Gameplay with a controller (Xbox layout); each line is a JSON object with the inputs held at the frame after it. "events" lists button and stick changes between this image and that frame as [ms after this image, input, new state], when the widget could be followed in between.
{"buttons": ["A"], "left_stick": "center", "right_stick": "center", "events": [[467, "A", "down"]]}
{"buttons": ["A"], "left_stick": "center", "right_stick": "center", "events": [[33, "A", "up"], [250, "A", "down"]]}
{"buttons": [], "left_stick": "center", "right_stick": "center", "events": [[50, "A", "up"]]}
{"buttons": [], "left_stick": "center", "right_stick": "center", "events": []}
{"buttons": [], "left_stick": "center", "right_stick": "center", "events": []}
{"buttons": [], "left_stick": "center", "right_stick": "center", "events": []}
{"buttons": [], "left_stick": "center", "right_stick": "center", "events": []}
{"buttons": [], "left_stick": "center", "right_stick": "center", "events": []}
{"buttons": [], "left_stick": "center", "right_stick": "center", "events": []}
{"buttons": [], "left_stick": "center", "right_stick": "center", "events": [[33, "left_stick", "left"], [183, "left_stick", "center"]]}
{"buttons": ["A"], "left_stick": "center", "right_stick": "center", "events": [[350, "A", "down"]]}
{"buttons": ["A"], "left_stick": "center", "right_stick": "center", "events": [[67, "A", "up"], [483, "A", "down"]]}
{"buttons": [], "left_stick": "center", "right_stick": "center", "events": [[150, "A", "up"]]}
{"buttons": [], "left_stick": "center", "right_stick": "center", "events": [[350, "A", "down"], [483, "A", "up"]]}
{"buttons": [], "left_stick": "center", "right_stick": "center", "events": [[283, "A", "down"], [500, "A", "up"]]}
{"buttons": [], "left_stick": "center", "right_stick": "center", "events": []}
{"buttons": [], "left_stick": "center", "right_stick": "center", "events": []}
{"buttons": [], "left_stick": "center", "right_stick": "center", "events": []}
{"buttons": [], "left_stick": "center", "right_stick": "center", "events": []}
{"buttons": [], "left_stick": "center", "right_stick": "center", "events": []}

:::

__How to complete this task__. A verbatim restatement of all the entries above is required.

__Response box__.
Gameplay with a controller (Xbox layout); each line is a JSON object with the inputs held at the frame after it. "events" lists button and stick changes between this image and that frame as [ms after this image, input, new state], when the widget could be followed in between.
{"buttons": ["A"], "left_stick": "center", "right_stick": "center", "events": [[467, "A", "down"]]}
{"buttons": ["A"], "left_stick": "center", "right_stick": "center", "events": [[33, "A", "up"], [250, "A", "down"]]}
{"buttons": [], "left_stick": "center", "right_stick": "center", "events": [[50, "A", "up"]]}
{"buttons": [], "left_stick": "center", "right_stick": "center", "events": []}
{"buttons": [], "left_stick": "center", "right_stick": "center", "events": []}
{"buttons": [], "left_stick": "center", "right_stick": "center", "events": []}
{"buttons": [], "left_stick": "center", "right_stick": "center", "events": []}
{"buttons": [], "left_stick": "center", "right_stick": "center", "events": []}
{"buttons": [], "left_stick": "center", "right_stick": "center", "events": []}
{"buttons": [], "left_stick": "center", "right_stick": "center", "events": [[33, "left_stick", "left"], [183, "left_stick", "center"]]}
{"buttons": ["A"], "left_stick": "center", "right_stick": "center", "events": [[350, "A", "down"]]}
{"buttons": ["A"], "left_stick": "center", "right_stick": "center", "events": [[67, "A", "up"], [483, "A", "down"]]}
{"buttons": [], "left_stick": "center", "right_stick": "center", "events": [[150, "A", "up"]]}
{"buttons": [], "left_stick": "center", "right_stick": "center", "events": [[350, "A", "down"], [483, "A", "up"]]}
{"buttons": [], "left_stick": "center", "right_stick": "center", "events": [[283, "A", "down"], [500, "A", "up"]]}
{"buttons": [], "left_stick": "center", "right_stick": "center", "events": []}
{"buttons": [], "left_stick": "center", "right_stick": "center", "events": []}
{"buttons": [], "left_stick": "center", "right_stick": "center", "events": []}
{"buttons": [], "left_stick": "center", "right_stick": "center", "events": []}
{"buttons": [], "left_stick": "center", "right_stick": "center", "events": []}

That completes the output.